Mais il avait beau se chanter cette litanie, il sentait que malgré la barrière de l'écran, ces mots le prenait aux tripes, rendant le tout bien trop réaliste pour que ce ne reste que virtuel. Il se mit à fixer l'écran de son portable avec anxiété, n'osant répondre, se doutant qu'il recevrait sans tarder quelque sorte d'instruction. Soudain il s'alluma, et put respirer de nouveau en voyant qu'il s'agissait de Laink.
« Tu dors ?
Reçu, 3:04 »
Ses doigts s'agitèrent immédiatement sur le clavier, voulant le rassurer face à une chimère dont le plus petit n'avait pourtant aucune idée de l'existence. Il tapa, effaça, puis voulut écrire à nouveau mais chaque essai était plus anxieux et défensif que l'ancien. Un autre message l'interrompit dans ses tentatives : « Pourquoi ne pas essayer une sorte de thérapie ? Ne lui parle plus... Enfin, pour commencer, tu peux encore lui parler, mais uniquement dans les lives. Et pas de blague de tapette, ça fait rire que vous. Pas moi. On peut se contenter de ça pour une première semaine, non ? Ça te va ? ». Il sut qu'il n'avait pas le choix. Alors, le sms de Laink resta éternellement en suspend, comme si Terracid restait endormi, impuissant dans la grippe d'un cauchemar.
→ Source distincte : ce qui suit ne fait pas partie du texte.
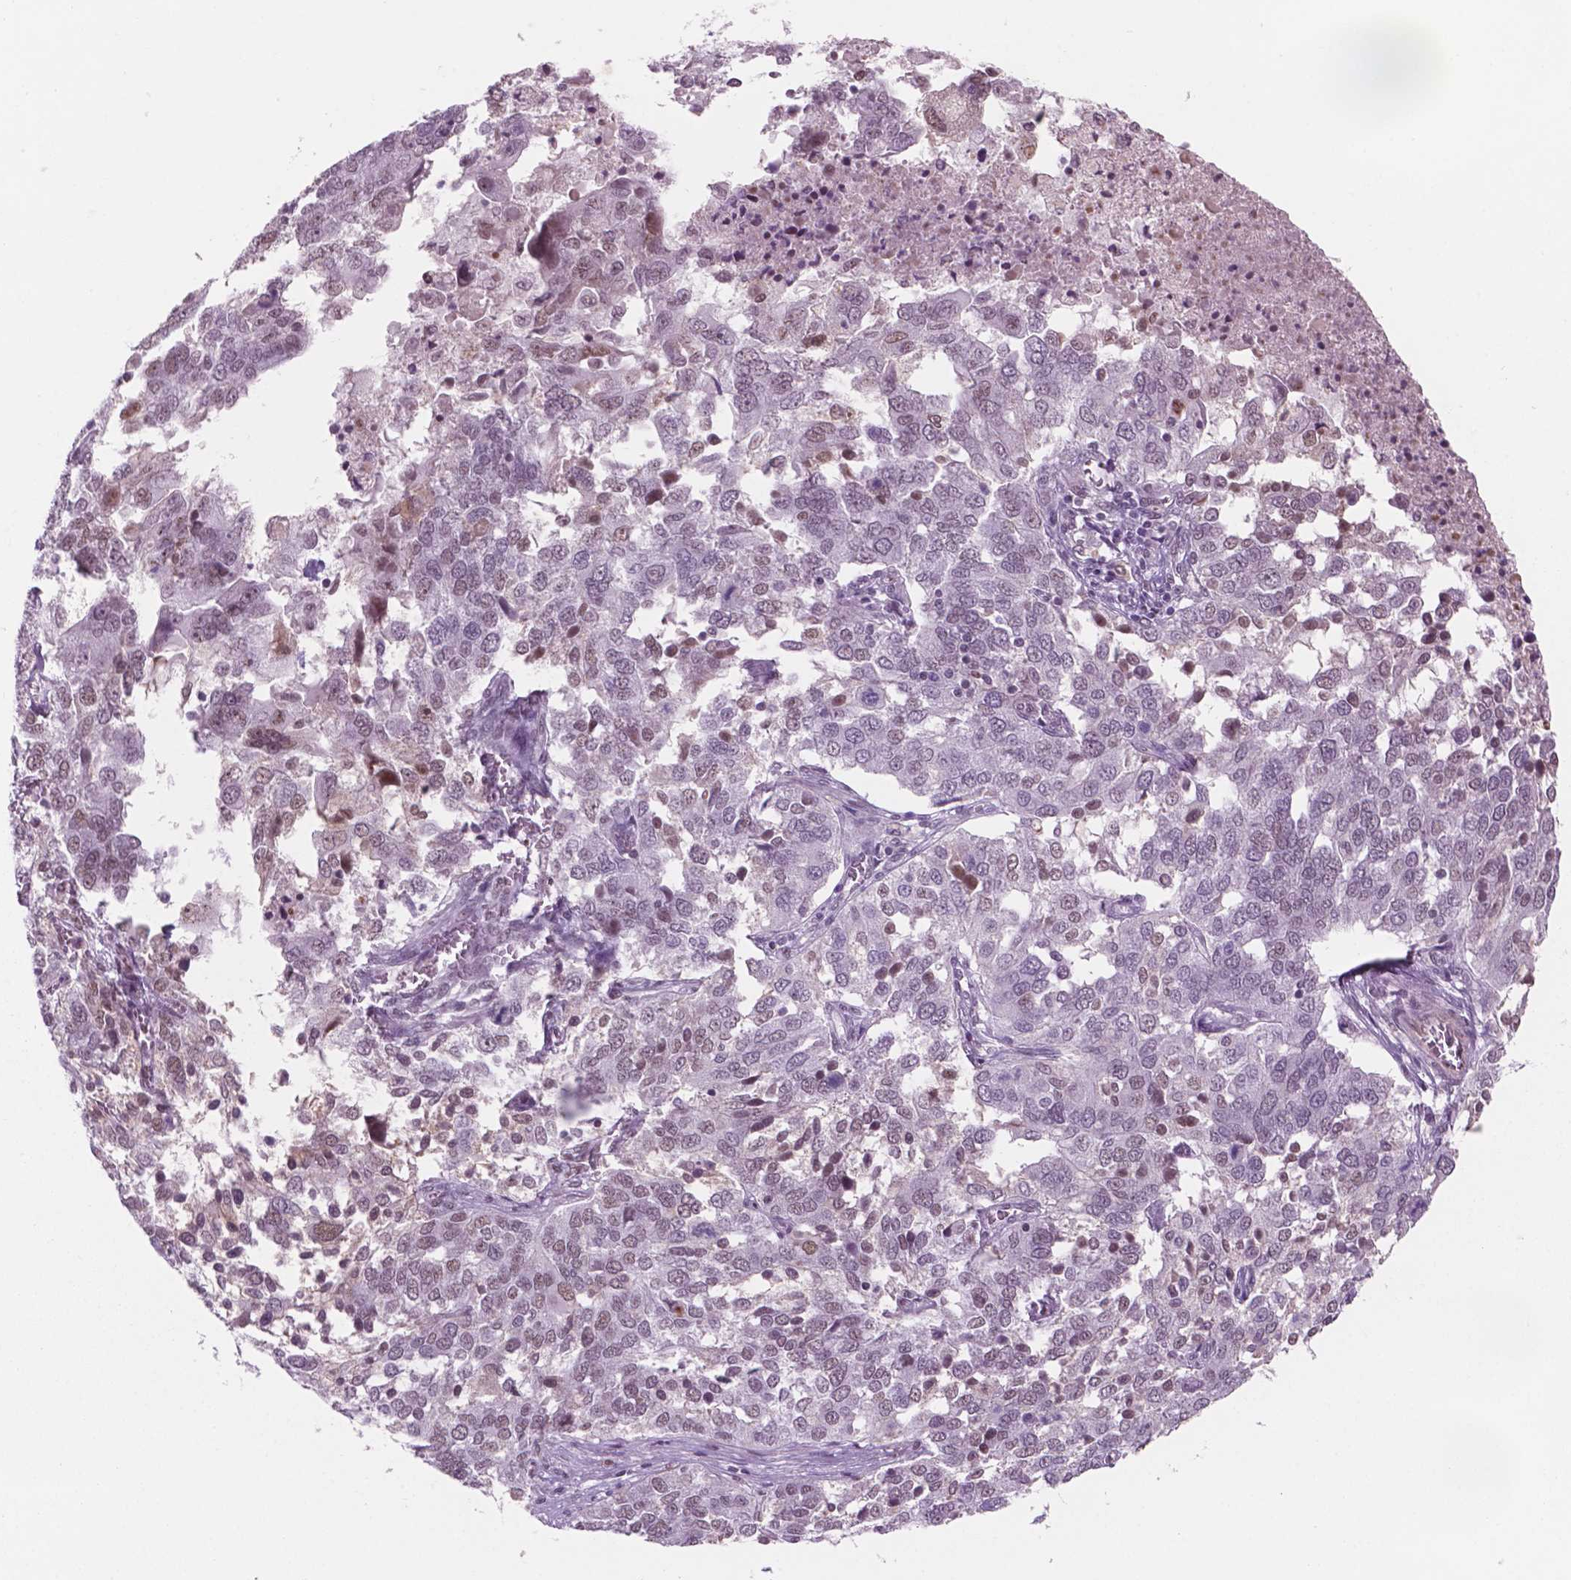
{"staining": {"intensity": "weak", "quantity": "25%-75%", "location": "nuclear"}, "tissue": "ovarian cancer", "cell_type": "Tumor cells", "image_type": "cancer", "snomed": [{"axis": "morphology", "description": "Carcinoma, endometroid"}, {"axis": "topography", "description": "Soft tissue"}, {"axis": "topography", "description": "Ovary"}], "caption": "IHC of endometroid carcinoma (ovarian) exhibits low levels of weak nuclear expression in approximately 25%-75% of tumor cells. (DAB IHC, brown staining for protein, blue staining for nuclei).", "gene": "CTR9", "patient": {"sex": "female", "age": 52}}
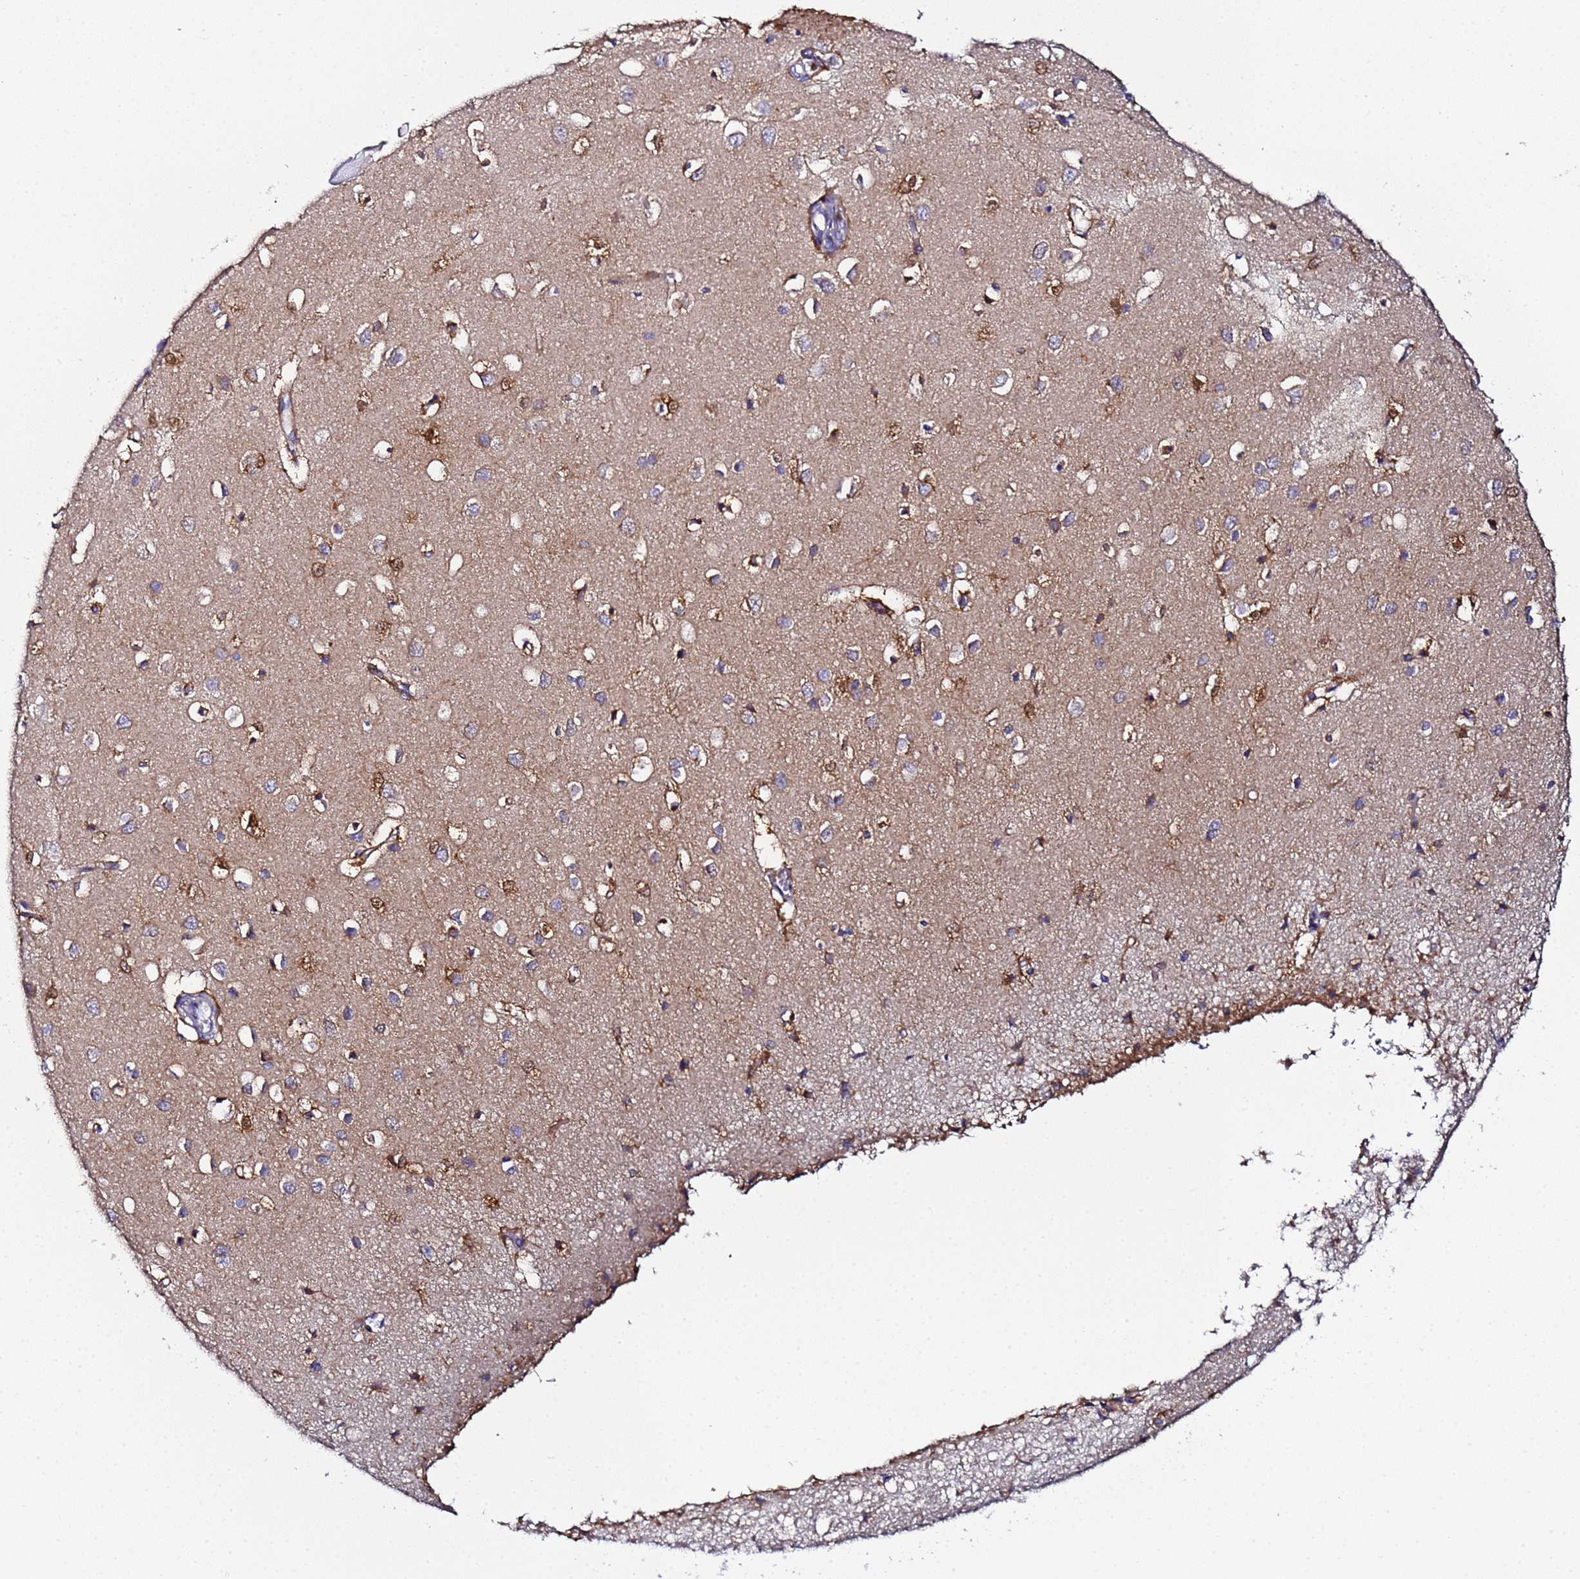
{"staining": {"intensity": "moderate", "quantity": "25%-75%", "location": "cytoplasmic/membranous"}, "tissue": "cerebral cortex", "cell_type": "Endothelial cells", "image_type": "normal", "snomed": [{"axis": "morphology", "description": "Normal tissue, NOS"}, {"axis": "topography", "description": "Cerebral cortex"}], "caption": "Moderate cytoplasmic/membranous protein expression is identified in about 25%-75% of endothelial cells in cerebral cortex.", "gene": "CCDC127", "patient": {"sex": "female", "age": 64}}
Il était mercredi, lorsque Terracid joint Laink pour la première fois depuis la première injonctive. Laink répondit à son appel avec un regard dont ne transpirait que la colère et la déception. Cependant il se calma bien vite, voyant les yeux cernés de son ami et son visage pale. Il s'approcha de sa caméra, voulant s'assurer que Terracid allait bien. L'autre, comme par instinct, s'en éloigna légèrement. Cela faisait trois jours qu'il ne recevait que des messages de cet enfoiré, et de lui uniquement. Fruit du hasard et de malchance, personne mis à part Laink n'avait tenté de le joindre, et il avait préféré alors s'enfermer dans sa solitude, le rendant plus vulnérable aux attaques verbales de son bourreau. Insulté, menacé, Terracid se retrouvait au pied du mur passer cette soirée en compagnie de son meilleur ami et de leurs abonnés était une bouffée d'air frais dont il se délectait.
« -Hey tu vas bien ? Le questionna Laink. T'as une tête à faire peur à un zombie.
-Non pas vraiment, une grippe de merde, répondit-il avec dérision.
-C'est pour ça que tu ne me parlais plus ? S'étonna l'autre, soulagé.
-Ouais, à peu près ça. Bon, on joue à Rocket League ? »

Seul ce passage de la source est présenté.